Source records =
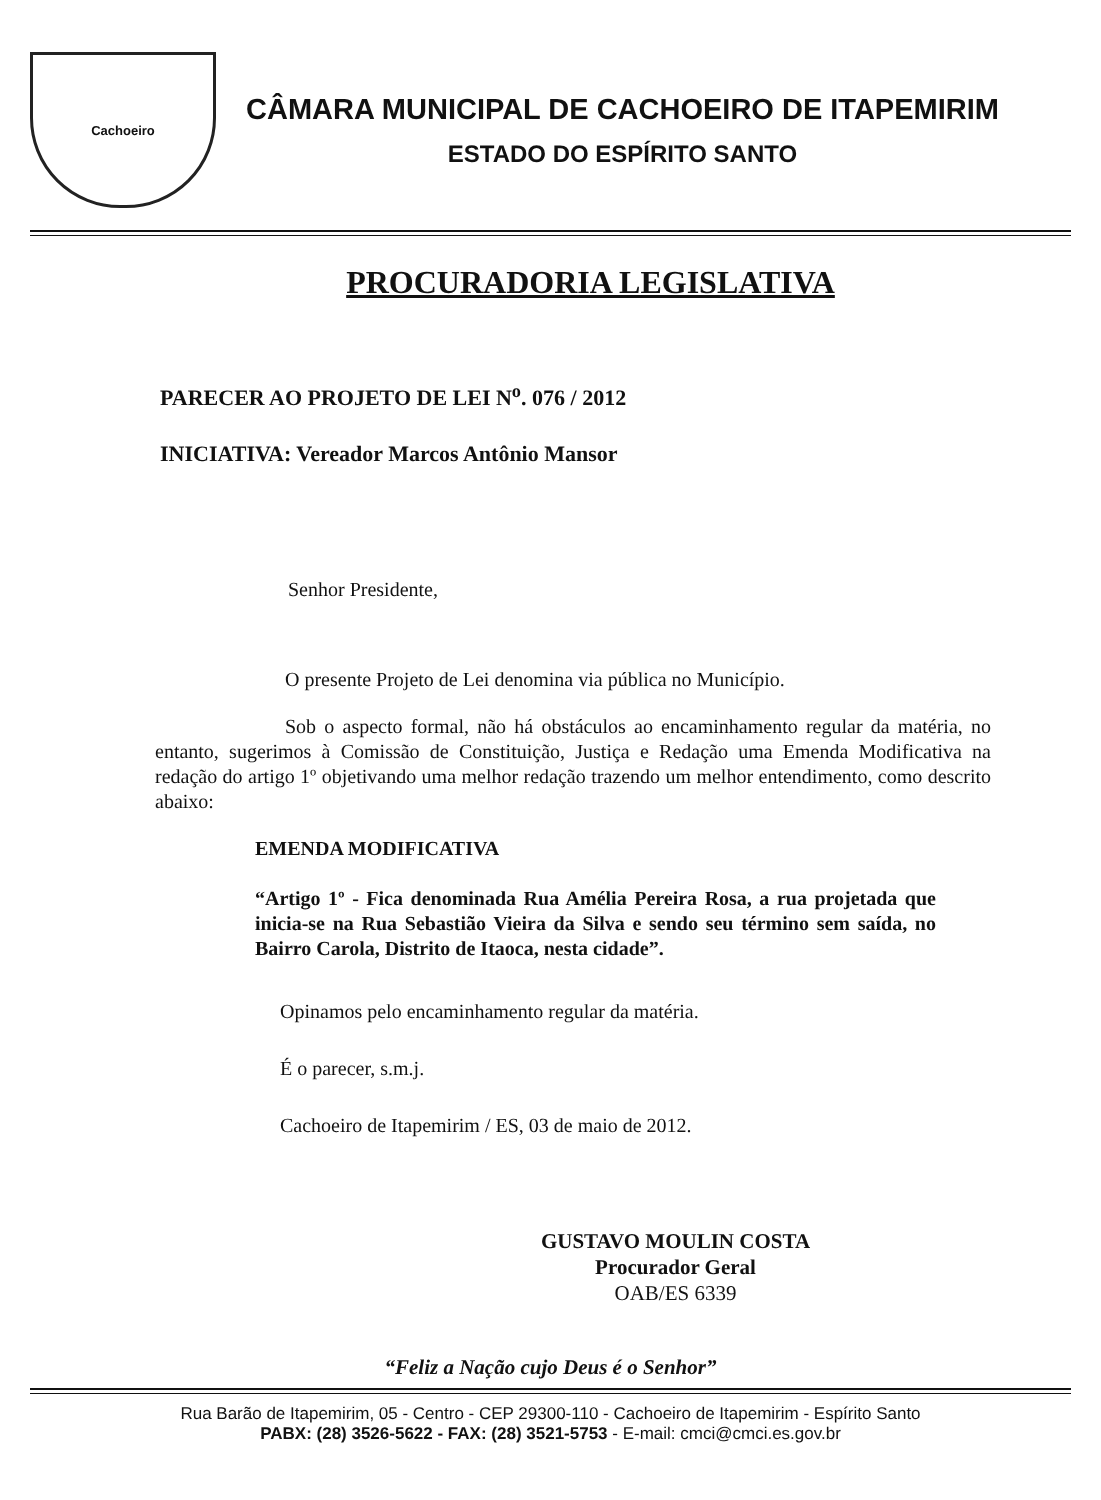Cachoeiro
CÂMARA MUNICIPAL DE CACHOEIRO DE ITAPEMIRIM
ESTADO DO ESPÍRITO SANTO
PROCURADORIA LEGISLATIVA
PARECER AO PROJETO DE LEI N<sup>o</sup>. 076 / 2012
INICIATIVA: Vereador Marcos Antônio Mansor
Senhor Presidente,
O presente Projeto de Lei denomina via pública no Município.
Sob o aspecto formal, não há obstáculos ao encaminhamento regular da matéria, no entanto, sugerimos à Comissão de Constituição, Justiça e Redação uma Emenda Modificativa na redação do artigo 1º objetivando uma melhor redação trazendo um melhor entendimento, como descrito abaixo:
EMENDA MODIFICATIVA
“Artigo 1º - Fica denominada Rua Amélia Pereira Rosa, a rua projetada que inicia-se na Rua Sebastião Vieira da Silva e sendo seu término sem saída, no Bairro Carola, Distrito de Itaoca, nesta cidade”.
Opinamos pelo encaminhamento regular da matéria.
É o parecer, s.m.j.
Cachoeiro de Itapemirim / ES, 03 de maio de 2012.
GUSTAVO MOULIN COSTA
Procurador Geral
OAB/ES 6339
“Feliz a Nação cujo Deus é o Senhor”
Rua Barão de Itapemirim, 05 - Centro - CEP 29300-110 - Cachoeiro de Itapemirim - Espírito Santo
PABX: (28) 3526-5622 - FAX: (28) 3521-5753 - E-mail: cmci@cmci.es.gov.br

Assignment = Beginning with the line that contains "- Fica denominada", each line of the records above through the last one must be printed word for word.

Finished task =
“Artigo 1º - Fica denominada Rua Amélia Pereira Rosa, a rua projetada que inicia-se na Rua Sebastião Vieira da Silva e sendo seu término sem saída, no Bairro Carola, Distrito de Itaoca, nesta cidade”.
Opinamos pelo encaminhamento regular da matéria.
É o parecer, s.m.j.
Cachoeiro de Itapemirim / ES, 03 de maio de 2012.
GUSTAVO MOULIN COSTA
Procurador Geral
OAB/ES 6339
“Feliz a Nação cujo Deus é o Senhor”
Rua Barão de Itapemirim, 05 - Centro - CEP 29300-110 - Cachoeiro de Itapemirim - Espírito Santo
PABX: (28) 3526-5622 - FAX: (28) 3521-5753 - E-mail: cmci@cmci.es.gov.br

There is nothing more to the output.